Below the level of Department heads existed a plethora of administrative and bureaucratic titles to indicate positions as Assistant Department Heads, staff officers, and other clerical duties within the various main offices.

==Security police commands==
The offices of the Gestapo in major towns and cities were known as "Stapo-Leitstellen". Smaller towns and some villages maintained smaller Gestapo offices known simply as "Stapostellen". The Sicherheitsdienst was organized in a different manner, grouped in SD-Abschnitte with smaller SD-Unterabschnitte commands (SD districts and sub-districts).

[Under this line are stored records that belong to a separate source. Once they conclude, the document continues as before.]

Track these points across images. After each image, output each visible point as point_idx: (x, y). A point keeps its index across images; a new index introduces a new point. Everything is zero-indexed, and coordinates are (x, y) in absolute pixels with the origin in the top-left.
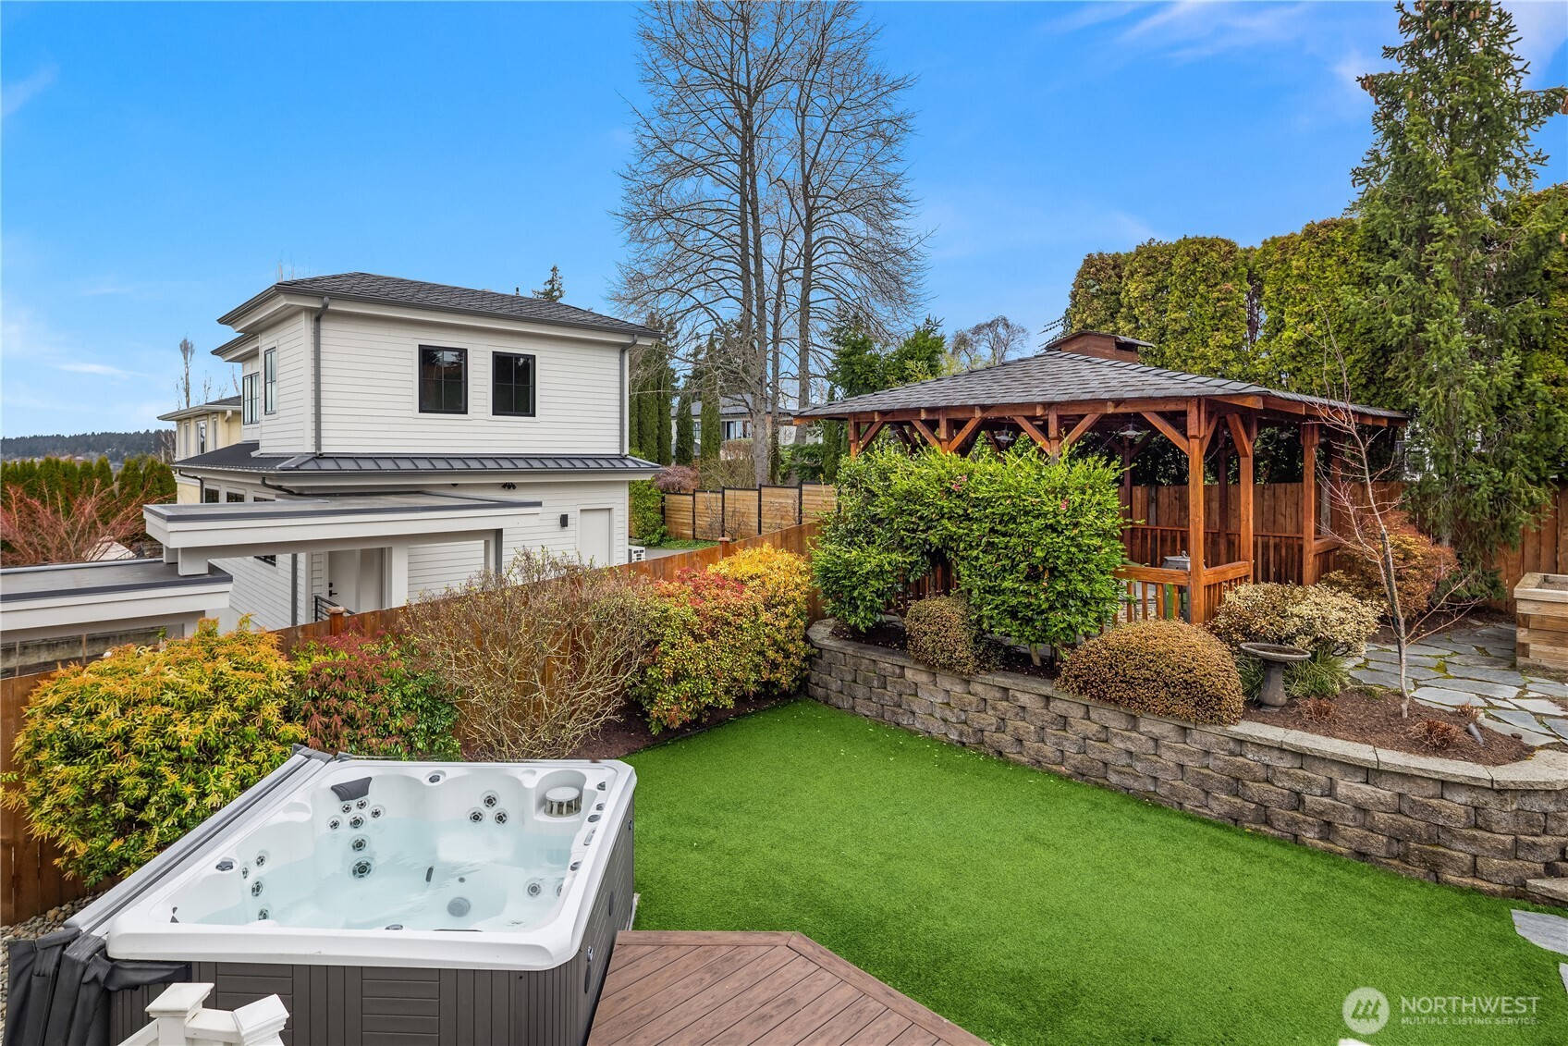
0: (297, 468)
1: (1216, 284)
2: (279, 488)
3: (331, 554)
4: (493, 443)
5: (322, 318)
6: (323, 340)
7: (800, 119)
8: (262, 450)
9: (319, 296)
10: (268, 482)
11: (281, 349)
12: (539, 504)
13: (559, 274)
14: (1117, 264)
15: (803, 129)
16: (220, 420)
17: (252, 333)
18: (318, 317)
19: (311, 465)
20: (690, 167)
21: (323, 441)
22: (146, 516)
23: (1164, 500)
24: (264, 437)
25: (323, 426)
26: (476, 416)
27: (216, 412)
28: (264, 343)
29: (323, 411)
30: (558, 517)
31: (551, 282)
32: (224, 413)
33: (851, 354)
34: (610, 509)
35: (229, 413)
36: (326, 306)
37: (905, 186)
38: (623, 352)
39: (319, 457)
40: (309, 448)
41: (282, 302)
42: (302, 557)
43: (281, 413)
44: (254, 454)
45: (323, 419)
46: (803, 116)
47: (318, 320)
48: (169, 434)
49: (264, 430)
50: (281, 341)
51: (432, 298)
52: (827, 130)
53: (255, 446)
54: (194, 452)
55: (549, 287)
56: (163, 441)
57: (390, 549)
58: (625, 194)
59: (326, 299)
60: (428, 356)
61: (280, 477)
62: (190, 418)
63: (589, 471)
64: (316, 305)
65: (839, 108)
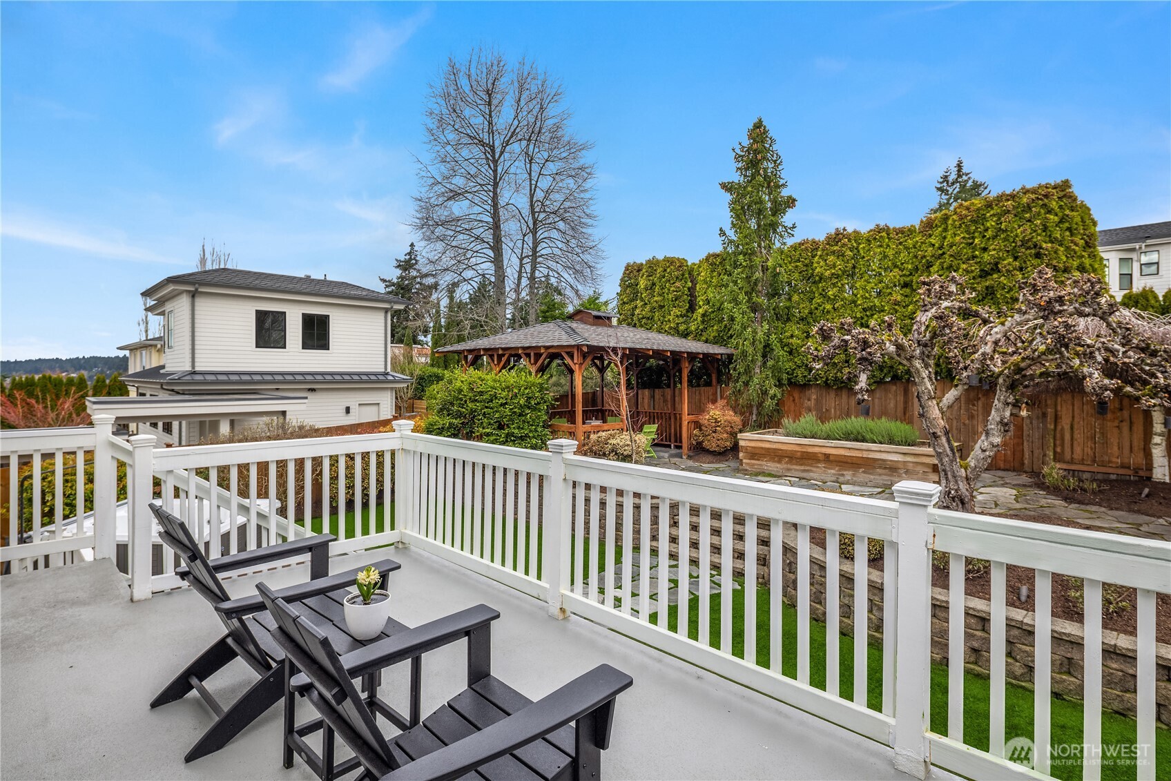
0: (179, 379)
1: (674, 283)
2: (173, 390)
3: (201, 422)
4: (302, 365)
5: (196, 295)
6: (196, 308)
7: (528, 166)
8: (167, 369)
9: (193, 284)
10: (164, 387)
11: (176, 311)
12: (306, 398)
13: (416, 248)
14: (639, 268)
15: (531, 170)
16: (153, 350)
17: (162, 302)
18: (193, 295)
19: (188, 378)
20: (455, 195)
21: (196, 364)
22: (87, 403)
23: (657, 397)
24: (168, 361)
25: (196, 356)
26: (291, 350)
27: (151, 346)
28: (168, 307)
29: (196, 347)
30: (344, 407)
31: (409, 254)
32: (156, 346)
33: (547, 311)
34: (378, 404)
35: (159, 346)
36: (197, 290)
37: (592, 208)
38: (386, 312)
39: (194, 373)
40: (188, 368)
41: (171, 287)
42: (184, 423)
43: (175, 348)
44: (162, 371)
45: (196, 351)
46: (531, 163)
47: (193, 296)
48: (125, 359)
49: (169, 357)
50: (176, 307)
51: (263, 284)
52: (540, 174)
53: (163, 367)
54: (139, 369)
55: (408, 257)
56: (122, 363)
57: (219, 421)
58: (417, 208)
59: (197, 286)
60: (261, 316)
61: (168, 384)
62: (136, 349)
63: (362, 382)
64: (192, 288)
65: (547, 161)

Both the Gestapo, SD, and the similarly organized Kriminalpolizei were overseen by an SS Police official known as Inspekteur der Sicherheitspolizei und des SD. In occupied territories, this commander was known by the alternate title Befehlshaber der Sicherheitspolizei und des SD.

==Death's Head commands==
The Totenkopfverbände maintained a hierarchy of Nazi concentration camp titles, in the following order:

- Kommandant
- Lagerführer
- Rapportführer
- Blockführer

==Special Unit commands==
The Einsatzgruppen were regimental sized mobile death squads that were further sub-divided into Einsatzkommandos, which were company-sized formations. The Einsatzgruppen units perpetrated atrocities in the occupied Soviet Union, including mass murder of Jews, communists, prisoners of war, and hostages, and played a key role in the Holocaust.